Incidentally, this redesigned defence force would then have the capacity to establish and operate National Community Service Units, alongside Community Support and Development Units (CSDU), wherever they are needed. A full description of the CSDU concept and how it would operate can be found here (Wait for it to open). Basically they are a one-stop-shop for the provision of training, personal development and top quality broad-spectrum healthcare – including mental healthcare – for all those left behind by the current education and healthcare systems.
Importantly, National Community Service Units operated by the military could serve as alternatives to prison for those convicted of petty and non-violent crimes, and for those on remand awaiting trial. The effectiveness of such units in this role was demonstrated during the period of 77 Day compulsory national service by all 17 year old males in the 1950s, of which I had personal experience as a Platoon Commander in 1959 (the last intake). Detail on the composition and functions of CSDUs are set out in the paper you can access here (Wait for it to open). National Community Service Units are simply military versions of the CSDUs, with specific manpower and delinquent management capabilities the civilian CSDUs could not match.

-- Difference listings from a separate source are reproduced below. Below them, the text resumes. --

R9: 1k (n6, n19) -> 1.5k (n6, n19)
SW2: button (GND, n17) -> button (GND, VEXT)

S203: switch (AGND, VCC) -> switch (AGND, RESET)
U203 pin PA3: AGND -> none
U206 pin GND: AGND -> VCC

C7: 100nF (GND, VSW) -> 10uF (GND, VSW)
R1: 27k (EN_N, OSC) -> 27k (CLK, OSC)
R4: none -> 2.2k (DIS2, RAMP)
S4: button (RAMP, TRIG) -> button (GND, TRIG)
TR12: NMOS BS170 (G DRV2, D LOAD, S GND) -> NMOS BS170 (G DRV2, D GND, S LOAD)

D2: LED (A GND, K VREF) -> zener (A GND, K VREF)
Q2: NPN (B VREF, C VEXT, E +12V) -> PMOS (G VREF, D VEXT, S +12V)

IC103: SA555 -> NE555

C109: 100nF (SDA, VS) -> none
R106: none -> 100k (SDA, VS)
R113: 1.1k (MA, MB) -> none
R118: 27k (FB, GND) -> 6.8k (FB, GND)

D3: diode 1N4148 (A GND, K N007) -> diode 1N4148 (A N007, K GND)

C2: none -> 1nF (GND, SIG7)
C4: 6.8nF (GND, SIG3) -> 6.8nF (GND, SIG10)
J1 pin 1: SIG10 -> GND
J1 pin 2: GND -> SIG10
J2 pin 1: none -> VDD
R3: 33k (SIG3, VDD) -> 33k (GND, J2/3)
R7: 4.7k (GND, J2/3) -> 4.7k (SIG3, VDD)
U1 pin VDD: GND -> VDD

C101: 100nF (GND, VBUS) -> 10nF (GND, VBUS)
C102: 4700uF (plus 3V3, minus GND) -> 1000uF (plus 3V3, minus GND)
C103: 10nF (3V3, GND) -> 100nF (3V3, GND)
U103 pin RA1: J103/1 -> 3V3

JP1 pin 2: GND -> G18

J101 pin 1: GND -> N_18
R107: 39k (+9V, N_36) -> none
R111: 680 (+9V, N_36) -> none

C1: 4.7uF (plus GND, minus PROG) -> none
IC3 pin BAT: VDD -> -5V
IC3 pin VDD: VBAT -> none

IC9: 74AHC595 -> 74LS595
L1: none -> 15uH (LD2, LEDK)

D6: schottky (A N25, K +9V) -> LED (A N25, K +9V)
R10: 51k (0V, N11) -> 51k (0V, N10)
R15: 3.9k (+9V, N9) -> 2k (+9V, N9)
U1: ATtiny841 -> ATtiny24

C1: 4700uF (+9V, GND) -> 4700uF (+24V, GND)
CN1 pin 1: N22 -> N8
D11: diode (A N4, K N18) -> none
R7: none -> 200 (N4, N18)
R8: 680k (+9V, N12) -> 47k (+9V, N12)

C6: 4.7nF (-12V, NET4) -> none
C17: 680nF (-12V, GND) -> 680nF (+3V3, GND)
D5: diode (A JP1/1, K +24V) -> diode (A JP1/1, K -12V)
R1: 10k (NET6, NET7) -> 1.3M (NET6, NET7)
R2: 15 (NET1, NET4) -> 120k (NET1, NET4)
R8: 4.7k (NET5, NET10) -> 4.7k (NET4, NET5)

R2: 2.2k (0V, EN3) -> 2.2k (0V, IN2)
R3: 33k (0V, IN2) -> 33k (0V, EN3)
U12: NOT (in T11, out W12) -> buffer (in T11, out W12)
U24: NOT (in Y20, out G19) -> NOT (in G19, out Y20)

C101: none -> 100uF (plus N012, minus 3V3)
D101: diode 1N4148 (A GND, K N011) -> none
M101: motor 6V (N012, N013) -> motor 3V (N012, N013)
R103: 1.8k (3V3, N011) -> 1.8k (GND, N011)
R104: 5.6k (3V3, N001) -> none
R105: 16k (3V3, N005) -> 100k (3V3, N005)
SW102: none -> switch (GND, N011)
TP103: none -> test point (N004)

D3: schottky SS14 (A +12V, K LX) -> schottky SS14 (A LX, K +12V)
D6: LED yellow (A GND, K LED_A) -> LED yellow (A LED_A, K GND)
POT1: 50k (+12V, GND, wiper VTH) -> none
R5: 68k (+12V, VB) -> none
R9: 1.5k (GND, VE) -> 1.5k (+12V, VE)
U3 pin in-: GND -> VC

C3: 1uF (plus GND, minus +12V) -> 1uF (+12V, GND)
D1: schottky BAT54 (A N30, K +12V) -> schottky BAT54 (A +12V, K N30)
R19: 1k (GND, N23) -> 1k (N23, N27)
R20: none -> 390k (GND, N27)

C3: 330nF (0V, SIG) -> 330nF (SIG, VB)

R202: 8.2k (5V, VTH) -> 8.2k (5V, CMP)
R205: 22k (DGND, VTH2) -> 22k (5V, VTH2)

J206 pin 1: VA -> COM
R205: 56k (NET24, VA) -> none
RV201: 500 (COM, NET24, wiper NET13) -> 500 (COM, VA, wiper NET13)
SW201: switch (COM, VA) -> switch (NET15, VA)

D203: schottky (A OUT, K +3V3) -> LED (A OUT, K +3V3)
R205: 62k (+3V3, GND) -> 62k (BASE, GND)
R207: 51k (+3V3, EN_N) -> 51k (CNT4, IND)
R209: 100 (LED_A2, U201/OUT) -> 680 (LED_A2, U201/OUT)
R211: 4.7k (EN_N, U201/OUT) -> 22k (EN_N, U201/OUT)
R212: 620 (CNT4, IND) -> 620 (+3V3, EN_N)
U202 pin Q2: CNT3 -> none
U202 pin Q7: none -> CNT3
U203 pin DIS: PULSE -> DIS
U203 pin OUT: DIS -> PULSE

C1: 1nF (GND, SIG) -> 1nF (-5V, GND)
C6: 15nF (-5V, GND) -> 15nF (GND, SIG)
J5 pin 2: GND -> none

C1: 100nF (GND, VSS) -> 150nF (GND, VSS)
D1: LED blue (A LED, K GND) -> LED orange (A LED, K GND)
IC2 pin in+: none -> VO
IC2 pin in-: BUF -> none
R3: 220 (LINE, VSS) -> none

The net gains to Australia from the declaration of neutrality, as suggested above, would be immense and wide ranging. The alternative is for our leaders to continue to behave like primary school kids from neighbouring catholic and state schools, hurling threats and insults at one another as they did in my childhood neighbourhood, never even considering the risk of coming to blows. Does anyone really believe the adults in the room would ever be so stupid as to get Australia embroiled in a hot war with China?